Столетие сербо-хорватского противоборства 

Соперничество между сербами и хорватами, дважды переходившее в кровопролитное противостояние, нельзя назвать уходящим вглубь веков. Подобно многим другим этносам Центральной и Восточной Европы основной этап формирования национального самосознания сербов и хорватов приходится на XIX век, причём этот процесс происходил внутри двух разных империй. Борьба за национальное самоопределение велась не между сербами и хорватами, но каждого из этих народов – с соответствующими имперскими центрами. В XIX веке были сформулированы программы этнической консолидации сербов и хорватов, а также других южных славян на основе языковой и этнической близости; почти одновременно появились и программы доминирования какого-то одного из этих этносов в Западнобалканском регионе. Так формировалось обоснование будущего соперничества, однако вплоть до окончания Первой мировой войны сербы не были «значимым другим» для хорватов, а хорваты – для сербов.

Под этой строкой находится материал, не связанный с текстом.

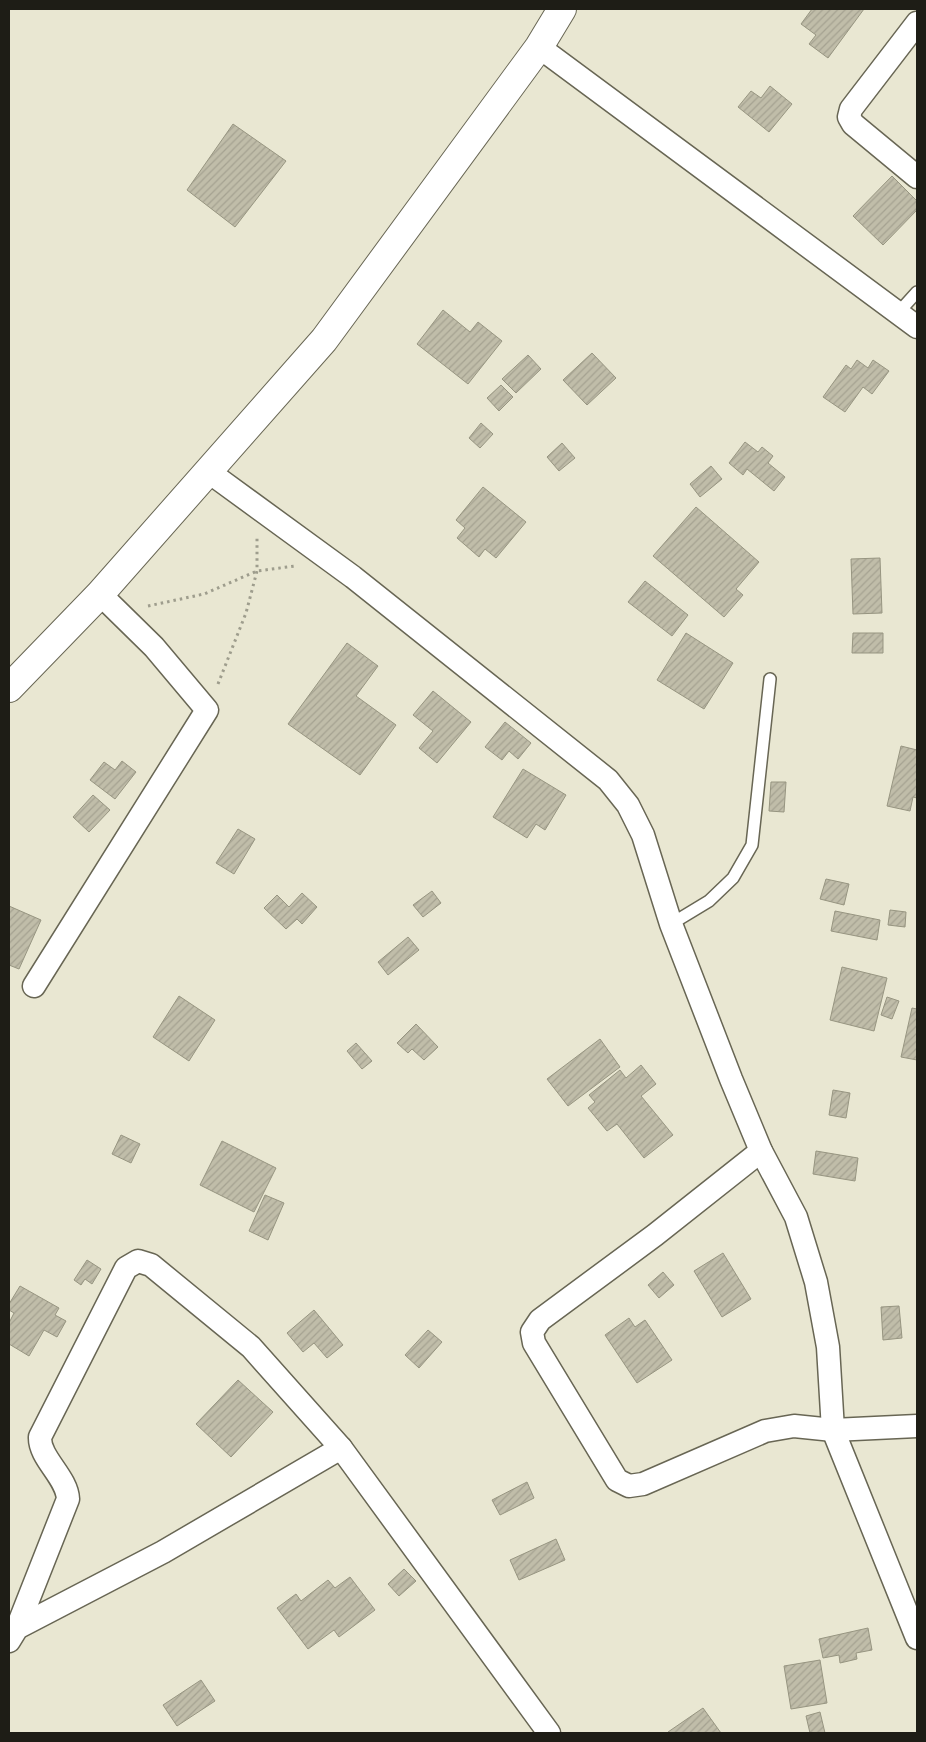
<svg xmlns="http://www.w3.org/2000/svg" width="926" height="1742" font-family="Barlow,sans-serif">
	<style>
		.building { fill: url(#building-hatch); stroke: #979581 }
		.lines { fill: none; stroke-linecap: round; stroke-linejoin: round }
		.lane-casing { stroke: #686654; stroke-width: 14 }
		.street-casing { stroke: #686654; stroke-width: 25 }
		.secondary-casing { stroke: #686654; stroke-width: 30 }
		.path { stroke: #9e9d8d; stroke-width: 3; stroke-dasharray: 2.5 4; stroke-linecap: butt }
		.lane { stroke: #fff; stroke-width: 11 }
		.street { stroke: #fff; stroke-width: 22 }
		.secondary { stroke: #fff; stroke-width: 28 }
	</style>
	<defs>
		<pattern id="building-hatch" width="6" height="6" patternUnits="userSpaceOnUse" patternTransform="scale(1.25)"><rect width="6" height="6" fill="#c0bda9"/><path d="M-1 1l2-2M0 6l6-6M5 7l2-2" fill="none" stroke="#a5a291"/></pattern>
	</defs>
	<rect width="100%" height="100%" fill="#e9e7d2"/>
	<g class="building">
		<path d="M812,9H864L828,58L809,44L816,35L801,24Z"/>
		<path d="M770,86L792,104L769,132L738,107L751,91L761,98Z"/>
		<path d="M233,124L286,161L235,227L187,190Z"/>
		<path d="M892,176L917,201V210L883,245L853,216Z"/>
		<path d="M443,310L470,332L478,322L502,341L468,384L417,344Z"/>
		<path d="M592,353L616,378L587,405L563,380Z"/>
		<path d="M528,355L541,369L516,393L502,379Z"/>
		<path d="M857,360L868,368L873,360L889,371L872,394L863,387L845,412L823,397L846,365L851,369Z"/>
		<path d="M501,385L513,397L499,411L487,398Z"/>
		<path d="M481,423L493,434L480,448L469,438Z"/>
		<path d="M745,442L758,452L762,447L773,456L768,463L785,477L774,491L747,469L743,475L729,463Z"/>
		<path d="M562,443L575,458L559,471L547,457Z"/>
		<path d="M711,466L722,479L700,497L690,484Z"/>
		<path d="M483,487L526,522L496,558L485,549L479,557L457,538L465,528L456,520Z"/>
		<path d="M696,507L759,562L736,589L743,595L724,617L653,556Z"/>
		<path d="M880,558L882,613L853,614L851,559Z"/>
		<path d="M645,581L688,615L672,636L628,602Z"/>
		<path d="M686,633L733,663L704,709L657,680Z"/>
		<path d="M853,633H883V653H852Z"/>
		<path d="M347,643L378,666L356,696L396,725L360,775L288,724Z"/>
		<path d="M433,691L471,722L437,763L419,748L433,731L413,715Z"/>
		<path d="M505,722L531,743L518,759L509,751L502,760L485,747Z"/>
		<path d="M901,746L917,750V798L913,797L910,811L887,806Z"/>
		<path d="M122,761L136,772L115,799L90,780L104,762L115,770Z"/>
		<path d="M523,769L566,795L545,830L536,824L527,838L493,817Z"/>
		<path d="M771,782H786L784,812L769,811Z"/>
		<path d="M93,795L110,810L89,832L73,817Z"/>
		<path d="M238,829L255,839L234,874L216,863Z"/>
		<path d="M826,879L849,884L844,905L820,899Z"/>
		<path d="M432,891L441,903L423,917L413,905Z"/>
		<path d="M302,893L317,907L302,924L297,919L286,929L264,908L277,895L289,907Z"/>
		<path d="M9,906L41,920L19,969L9,965Z"/>
		<path d="M890,910L906,912L905,927L888,925Z"/>
		<path d="M835,911L880,920L877,940L831,931Z"/>
		<path d="M408,937L419,950L388,975L378,962Z"/>
		<path d="M842,967L887,978L874,1031L830,1020Z"/>
		<path d="M179,996L215,1020L189,1061L153,1037Z"/>
		<path d="M887,997L899,1001L892,1019L881,1015Z"/>
		<path d="M912,1008L917,1009V1060L901,1057Z"/>
		<path d="M416,1024L438,1047L424,1060L412,1049L408,1053L397,1043Z"/>
		<path d="M600,1039L620,1067L568,1106L547,1079Z"/>
		<path d="M356,1043L372,1061L362,1069L347,1051Z"/>
		<path d="M641,1065L656,1084L641,1096L673,1135L644,1158L617,1124L607,1131L588,1108L595,1102L589,1095L620,1070L626,1078Z"/>
		<path d="M833,1090L850,1093L846,1118L829,1115Z"/>
		<path d="M121,1135L140,1144L131,1163L112,1154Z"/>
		<path d="M222,1141L276,1168L254,1212L200,1185Z"/>
		<path d="M816,1151L858,1158L855,1181L813,1174Z"/>
		<path d="M265,1195L284,1203L268,1240L249,1231Z"/>
		<path d="M723,1253L751,1299L722,1317L694,1271Z"/>
		<path d="M87,1260L101,1269L92,1284L85,1279L81,1285L74,1280Z"/>
		<path d="M663,1272L674,1285L659,1298L648,1285Z"/>
		<path d="M20,1286L59,1308L55,1315L66,1321L57,1337L44,1330L29,1356L9,1344V1323L14,1313L9,1310V1304Z"/>
		<path d="M899,1306L902,1338L883,1340L881,1307Z"/>
		<path d="M314,1310L343,1345L327,1358L314,1343L303,1352L287,1333Z"/>
		<path d="M629,1318L635,1327L645,1320L672,1360L637,1383L605,1335Z"/>
		<path d="M428,1330L442,1342L419,1368L405,1355Z"/>
		<path d="M238,1380L273,1412L231,1457L196,1424Z"/>
		<path d="M527,1482L534,1498L500,1515L492,1500Z"/>
		<path d="M556,1539L565,1560L519,1580L510,1560Z"/>
		<path d="M404,1569L416,1581L399,1596L388,1584Z"/>
		<path d="M350,1577L375,1610L339,1637L334,1630L308,1649L277,1608L296,1594L301,1601L328,1580L335,1588Z"/>
		<path d="M868,1628L872,1650L856,1653L857,1659L840,1663L839,1655L823,1658L819,1639Z"/>
		<path d="M820,1660L827,1703L791,1709L784,1666Z"/>
		<path d="M201,1680L215,1701L177,1726L163,1705Z"/>
		<path d="M703,1708L721,1733H668V1732Z"/>
		<path d="M820,1712L825,1733H810L806,1716Z"/>
	</g>
	<g class="lines">
		<g class="lane-casing">
			<g id="lane">
				<path d="M898,313L917,292"/>
				<path d="M671,924L709,901L733,878L752,845L770,679"/>
			</g>
		</g>
		<g class="street-casing">
			<g id="street">
				<path d="M917,23L851,109L849,117L853,124L917,177"/>
				<path d="M539,47L917,327"/>
				<path d="M209,472L353,577L608,780L628,805L643,835L671,924L731,1079L761,1151L796,1217L816,1282L828,1347L833,1430L917,1638"/>
				<path d="M34,986L207,710L154,647L100,594"/>
				<path d="M761,1151L655,1235L540,1320L532,1332L534,1343L617,1480L629,1486L643,1484L765,1431L794,1426L833,1430L917,1426"/>
				<path d="M17,1628L68,1499C67,1477 39,1458 40,1437L126,1268L138,1261L151,1265L251,1347L341,1448"/>
				<path d="M9,1641L17,1628L163,1552L341,1448L549,1733"/>
			</g>
		</g>
		<g class="secondary-casing">
			<path id="secondary" d="M9,688L100,594L324,340L539,47L562,9"/>
		</g>
		<g class="path">
			<path d="M148,606L204,594L257,571L295,566"/>
			<path d="M218,684L246,613L257,571V537"/>
		</g>
		<use href="#lane" class="lane"/>
		<use href="#street" class="street"/>
		<use href="#secondary" class="secondary"/>
	</g>
	<rect width="926" height="1742" fill="none" stroke="#1e1d16" stroke-width="20"/>
</svg>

Создание в 1918 г. единого государства – Королевства сербов, хорватов и словенцев (KSCS, с 1929 г. – Королевство Югославия) – диспозицию радикально изменило. Практически с первых дней существования нового государства развернулась острая борьба между сербскими и хорватскими политическими элитами. Хорваты оказывали наиболее решительное противодействие политико-правовой унификации и закреплению сербского доминирования. Противостояние на уровне элит быстро усугублялось, охватывало более широкие слои населения, причём массовое хорватское самосознание формировалось на почве отторжения государственности, в которой сербы играли ведущую роль. Ожесточение нарастало с каждым годом и доходило до политических убийств, повлиявших на судьбу первой Югославии (убийства лидера хорватской Крестьянской партии Степана Радича в 1928 г. и короля Александра I в 1934 г.).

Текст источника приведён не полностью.